Speaking in Dublin following Fianna Fáil's annual 1916 commemoration at Arbour Hill Cemetery yesterday, Mr Ahern described this week's report by the Independent Monitoring Com- mission (IMC) on terrorist activity as one of the most important yet, and one he hoped would show the IRA no longer posed any criminal or terrorist threat.
"I hope that it's all borne out in that, but all of the indications have been, really, since July, that the leadership of the Provisional movement have been doing everything they can, not alone to stop all of the activities covered in the joint declaration, but also the issues of criminality.
"If that is borne out this week, then I think the political will has to be there in order to get the institutions and the Executive up and running by the November 24th."
He hoped that with the return of the Northern Assembly next month the Northern parties would "meet the challenge that has been set in a responsible way".
Mr Ahern reiterated the position of the British and Irish governments that they would move together on the implementation of the Belfast Agreement if no Executive is formed by this date.
"We really have to tie this down this year in 2006, there is no circumstances in which we can see ourselves going outside of that date," he said.
During his speech at Arbour Hill, where most of the executed 1916 leaders are buried, Mr Ahern said such a move by the governments was not the "preferred choice".

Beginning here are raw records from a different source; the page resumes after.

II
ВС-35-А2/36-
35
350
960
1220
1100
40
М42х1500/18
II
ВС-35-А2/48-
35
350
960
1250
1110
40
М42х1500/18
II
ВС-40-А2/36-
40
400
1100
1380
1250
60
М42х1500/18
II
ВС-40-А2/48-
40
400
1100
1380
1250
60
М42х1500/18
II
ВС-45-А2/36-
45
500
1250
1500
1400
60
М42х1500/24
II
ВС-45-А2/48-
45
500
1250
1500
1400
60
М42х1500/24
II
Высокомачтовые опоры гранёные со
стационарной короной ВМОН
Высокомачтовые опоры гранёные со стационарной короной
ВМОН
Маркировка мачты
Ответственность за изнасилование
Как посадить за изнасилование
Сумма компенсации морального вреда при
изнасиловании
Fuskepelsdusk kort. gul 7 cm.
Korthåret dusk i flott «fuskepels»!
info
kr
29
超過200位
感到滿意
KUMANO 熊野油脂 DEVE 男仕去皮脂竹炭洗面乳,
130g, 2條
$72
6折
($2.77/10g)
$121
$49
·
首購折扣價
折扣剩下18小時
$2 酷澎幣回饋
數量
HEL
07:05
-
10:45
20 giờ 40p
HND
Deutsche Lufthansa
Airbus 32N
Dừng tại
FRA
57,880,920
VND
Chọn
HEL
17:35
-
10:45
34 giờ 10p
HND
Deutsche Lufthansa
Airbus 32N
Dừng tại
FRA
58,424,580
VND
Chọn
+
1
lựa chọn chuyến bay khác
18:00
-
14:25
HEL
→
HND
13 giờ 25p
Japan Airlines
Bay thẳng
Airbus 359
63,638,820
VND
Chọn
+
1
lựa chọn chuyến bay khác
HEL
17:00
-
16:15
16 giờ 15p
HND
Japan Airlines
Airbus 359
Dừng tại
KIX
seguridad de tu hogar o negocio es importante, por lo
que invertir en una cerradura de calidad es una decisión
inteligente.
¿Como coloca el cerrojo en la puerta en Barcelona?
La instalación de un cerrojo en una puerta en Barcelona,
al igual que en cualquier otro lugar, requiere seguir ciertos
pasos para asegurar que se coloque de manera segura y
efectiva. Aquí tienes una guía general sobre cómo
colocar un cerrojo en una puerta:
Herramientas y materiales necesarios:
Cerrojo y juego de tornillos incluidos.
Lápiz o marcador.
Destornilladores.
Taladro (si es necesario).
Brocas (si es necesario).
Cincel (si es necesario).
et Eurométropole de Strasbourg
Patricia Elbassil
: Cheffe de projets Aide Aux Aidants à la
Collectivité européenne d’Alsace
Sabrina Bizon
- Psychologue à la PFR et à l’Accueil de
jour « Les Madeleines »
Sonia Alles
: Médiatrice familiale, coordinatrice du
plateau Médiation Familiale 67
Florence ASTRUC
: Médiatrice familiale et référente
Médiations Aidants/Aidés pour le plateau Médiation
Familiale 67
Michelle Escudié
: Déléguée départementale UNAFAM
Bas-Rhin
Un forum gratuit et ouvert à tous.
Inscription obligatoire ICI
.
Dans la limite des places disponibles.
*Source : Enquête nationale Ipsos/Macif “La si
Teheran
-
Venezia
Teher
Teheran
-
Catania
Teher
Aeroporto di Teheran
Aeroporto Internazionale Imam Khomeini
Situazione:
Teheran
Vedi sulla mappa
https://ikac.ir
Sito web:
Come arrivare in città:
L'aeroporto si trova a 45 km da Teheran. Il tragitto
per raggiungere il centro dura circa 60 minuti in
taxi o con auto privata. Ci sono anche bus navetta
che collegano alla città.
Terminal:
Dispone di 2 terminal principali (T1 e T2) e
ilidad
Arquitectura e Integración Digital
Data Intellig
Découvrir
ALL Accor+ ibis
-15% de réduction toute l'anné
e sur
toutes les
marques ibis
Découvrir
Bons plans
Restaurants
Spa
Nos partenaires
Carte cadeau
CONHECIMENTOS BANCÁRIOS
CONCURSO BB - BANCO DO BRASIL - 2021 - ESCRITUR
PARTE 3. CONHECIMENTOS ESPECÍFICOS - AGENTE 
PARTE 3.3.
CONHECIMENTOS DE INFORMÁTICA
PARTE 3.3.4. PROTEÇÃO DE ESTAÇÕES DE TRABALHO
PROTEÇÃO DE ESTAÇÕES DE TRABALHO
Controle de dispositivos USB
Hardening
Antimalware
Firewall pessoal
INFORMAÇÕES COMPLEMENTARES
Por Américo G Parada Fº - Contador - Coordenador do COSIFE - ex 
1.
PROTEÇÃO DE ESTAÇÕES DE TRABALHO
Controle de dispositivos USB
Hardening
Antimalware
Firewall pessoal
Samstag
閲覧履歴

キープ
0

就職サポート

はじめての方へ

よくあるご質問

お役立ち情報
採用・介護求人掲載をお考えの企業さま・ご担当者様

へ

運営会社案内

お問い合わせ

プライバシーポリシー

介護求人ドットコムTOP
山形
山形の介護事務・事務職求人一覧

However, it was the "only option" to the Assembly where the governments could "fully discharge our responsibility to the electorates on this island", he added.
He said there was a particular responsibility on the two larger parties in the Northern Assembly, the DUP and Sinn Féin, to get the Executive up and running.
"I hope that we will, at an early stage, see the opening of productive dialogue between them and with the other parties," he said. "Because it is high time to talk and to agree.
"The opportunity may not arise again for some time if it is not seized this year."
Mr Ahern also used his speech to announce plans to repeal hundreds of out-of-date legislation introduced in the 19th century.
This follows the publication in recent months of 2,000 old laws that pre-dated 1800, which are to be repealed.
"Some of the laws now being repealed reflect the unacceptable way Ireland was governed before we achieved independence, such as the Act which declared Lord Edward Fitzgerald and other patriots of 1798 to be traitors," Mr Ahern said.
"There is no place in our modern Republic for such relics of imperial rule," he said.